Alvania rosana is a species of small sea snail, a marine gastropod mollusk or micromollusk in the family Rissoidae.

==Description==
The length of the shell attains 2.6 mm, its diameter 1.5 mm.

(Original description) The broadly ovate shell is yellowish white. The protoconch contains 2½ smooth, well rounded whorls. The whorls of the teleoconch are well rounded. They are marked by narrow, well-rounded, somewhat sinuous, almost vertical, axial ribs which are about one-third as wide as the spaces that
separate them. Of these ribs 24 occur upon the second and the penultimate whorl. In addition to the axial sculpture the whorls are marked by low, rounded, equal and equally spaced spiral cords,
which are a little weaker than the axial ribs. Of these cords 6 occur between the sutures on the second whorl and 7 on the penultimate whorl, the first being at the summit. These spiral cords are a little narrower than the spaces that separate them. The suture is moderately constricted. The periphery of the body whorl is inflated and is marked by a sulcus which is as wide as the spaces that separate the cords on the spire and, like them, crossed by the continuations of the axial ribs, which terminate at the posterior border of the first basal keel. The base of the shell is strongly rounded, narrowly umbilicated and very slightly attenuated
anteriorly.

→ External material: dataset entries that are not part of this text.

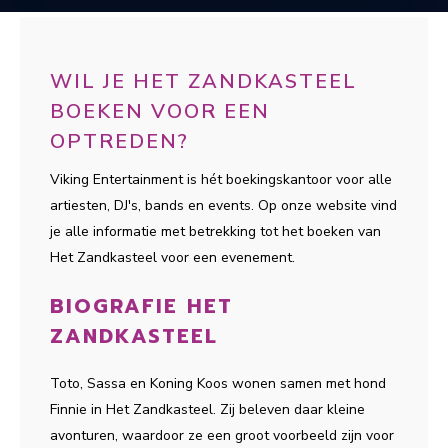
WIL JE HET ZANDKASTEEL
BOEKEN VOOR EEN
OPTREDEN?
Viking Entertainment is hét boekingskantoor voor alle
artiesten, DJ's, bands en events. Op onze website vind
je alle informatie met betrekking tot het boeken van
Het Zandkasteel voor een evenement.
BIOGRAFIE HET
ZANDKASTEEL
Toto, Sassa en Koning Koos wonen samen met hond
Finnie in Het Zandkasteel. Zij beleven daar kleine
avonturen, waardoor ze een groot voorbeeld zijn voor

It is marked by eight equal and equally spaced spiral cords which are about as wide as the spaces that separate them. The aperture is broadly oval. The posterior angle is obtuse. The outer lip thick, re-enforced immediately behind the edge by a moderately thick callus. The inner lip is strongly curved and somewhat reflected over and partly appressed to the base. The parietal wall is covered with a moderately thick callus.

==Distribution==
This species occurs in the Pacific Ocean off California.